Yes, I've done a lot of research on this, because my first attempt was a
miserable failure (well it worked, but it hardly produced maintainable code,
so version 2.0 is more comprehensive).
I can have well over 1000,000 rows in my database and performance outside of
the pattern (ie. on the server side with the DMBS) therefore depends on
system admin things like maintenance of indexes and hardware. This is
particularly true for me, because I'm doing a lot of work with binary
blobs - and a tree structure (ie. every row in the table has some
ancestor/descendant/sibling relationship with other records).
Inside of the pattern itself, most operations are more or less
simultaneous - ie. well within the timeframe the user might expect. For
operations that take a long time (seconds, a minute, two minutes), I have a
timer on my main form that is started when the cache handles the
Operation_Started invocation from the thread and stopped when the cache
handles the Operation_Ended invocation from the thread. After one or two
seconds, I display a progress bar. In my experience users don't mind an
operation that takes a while to complete, as long as they can see more or
less how long they have to go fetch a coffee.

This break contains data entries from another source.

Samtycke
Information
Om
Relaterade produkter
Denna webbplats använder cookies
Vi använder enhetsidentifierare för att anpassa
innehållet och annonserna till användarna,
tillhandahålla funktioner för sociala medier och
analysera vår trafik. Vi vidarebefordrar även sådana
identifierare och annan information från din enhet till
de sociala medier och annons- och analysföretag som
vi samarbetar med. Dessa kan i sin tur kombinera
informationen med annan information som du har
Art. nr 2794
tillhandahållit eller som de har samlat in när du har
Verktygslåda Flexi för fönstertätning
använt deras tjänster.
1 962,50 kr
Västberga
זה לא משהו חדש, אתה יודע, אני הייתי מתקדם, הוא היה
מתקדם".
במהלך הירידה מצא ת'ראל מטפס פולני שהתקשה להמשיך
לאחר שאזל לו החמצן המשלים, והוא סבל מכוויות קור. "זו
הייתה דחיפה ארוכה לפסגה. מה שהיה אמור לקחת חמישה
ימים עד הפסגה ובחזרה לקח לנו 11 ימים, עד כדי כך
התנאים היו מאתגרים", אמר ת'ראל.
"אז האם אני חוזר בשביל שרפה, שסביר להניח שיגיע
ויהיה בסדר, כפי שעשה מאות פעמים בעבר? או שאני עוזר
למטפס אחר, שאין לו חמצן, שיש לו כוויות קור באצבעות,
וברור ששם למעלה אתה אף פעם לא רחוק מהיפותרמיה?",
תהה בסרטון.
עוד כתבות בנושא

Remember that from UI through Cache into Worker Thread and back to UI is
remarkably quick, ie. milliseconds - the time consuming part is database
access - and you can throw hardware at that problem to improve it. Also
because I'm using a worker thread, the UI will remain responsive.
I'm also using DataReaders/Writers, stored procedures for all data access
and the most important structure in .NET (in my opinion), the Dictionary -
so rather than having to hunt through a list of rows to find the one I'm
interested in, I can simply look the record up using a primary key. It's
worth the maintenance for the speedup you get.